How to complete this task –
Word for word, transcribe every line from the one holding "Newsletter updates" through the end of the records, but not the pictures.
BEGIN
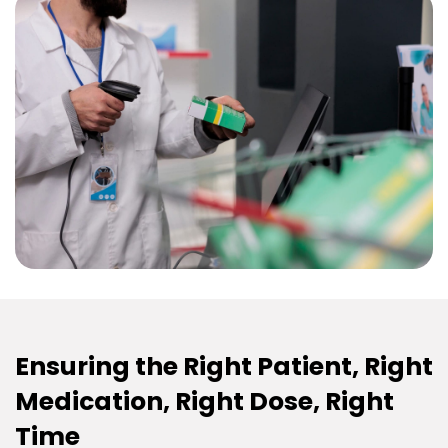
Ensuring the Right Patient, Right
Medication, Right Dose, Right
Time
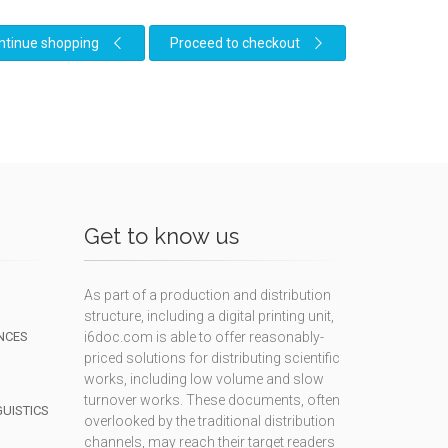
ntinue shopping
Proceed to checkout
Get to know us
As part of a production and distribution
structure, including a digital printing unit,
NCES
i6doc.com is able to offer reasonably-
priced solutions for distributing scientific
works, including low volume and slow
turnover works. These documents, often
GUISTICS
overlooked by the traditional distribution
channels, may reach their target readers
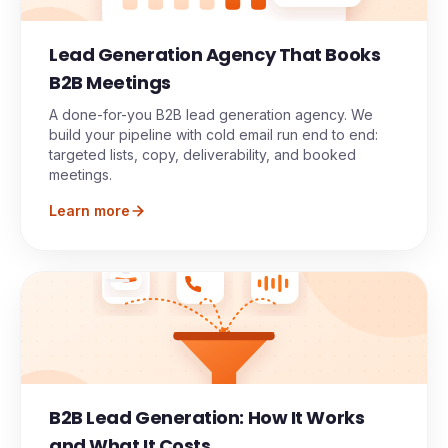
Lead Generation Agency That Books
B2B Meetings
A done-for-you B2B lead generation agency. We
build your pipeline with cold email run end to end:
targeted lists, copy, deliverability, and booked
meetings.
Learn more
B2B Lead Generation: How It Works
Meeting
and What It Costs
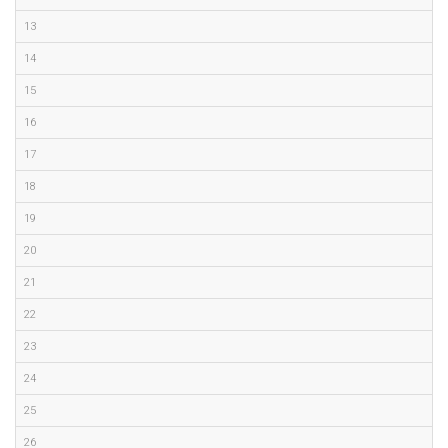
13
14
15
16
17
18
19
20
21
22
23
24
25
26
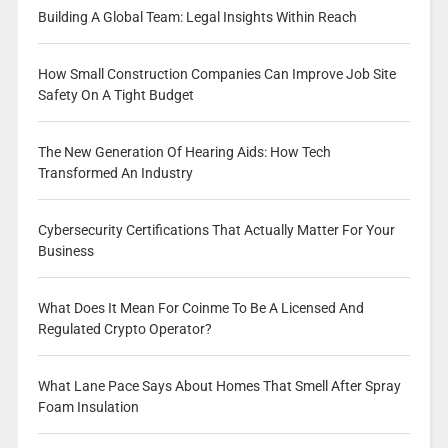
Building A Global Team: Legal Insights Within Reach
How Small Construction Companies Can Improve Job Site
Safety On A Tight Budget
The New Generation Of Hearing Aids: How Tech
Transformed An Industry
Cybersecurity Certifications That Actually Matter For Your
Business
What Does It Mean For Coinme To Be A Licensed And
Regulated Crypto Operator?
What Lane Pace Says About Homes That Smell After Spray
Foam Insulation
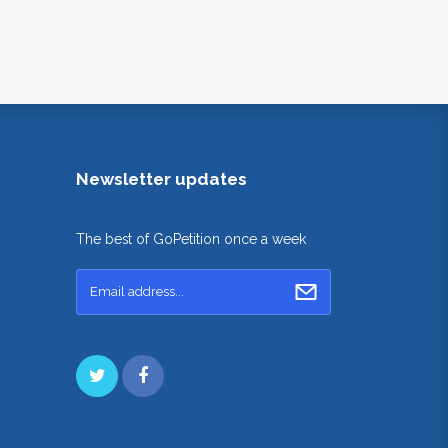
Newsletter updates
The best of GoPetition once a week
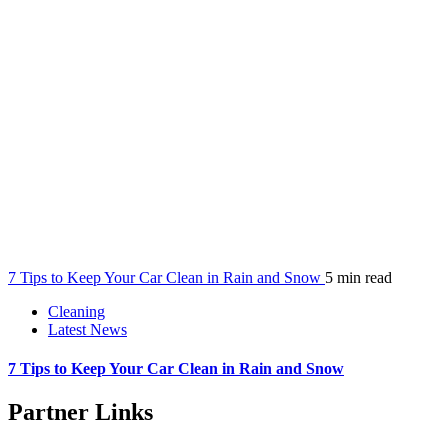
7 Tips to Keep Your Car Clean in Rain and Snow
5 min read
Cleaning
Latest News
7 Tips to Keep Your Car Clean in Rain and Snow
Partner Links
END
Written solution –
Newsletter updates
The best of GoPetition once a week
7 Tips to Keep Your Car Clean in Rain and Snow
5 min read
Cleaning
Latest News
7 Tips to Keep Your Car Clean in Rain and Snow
Partner Links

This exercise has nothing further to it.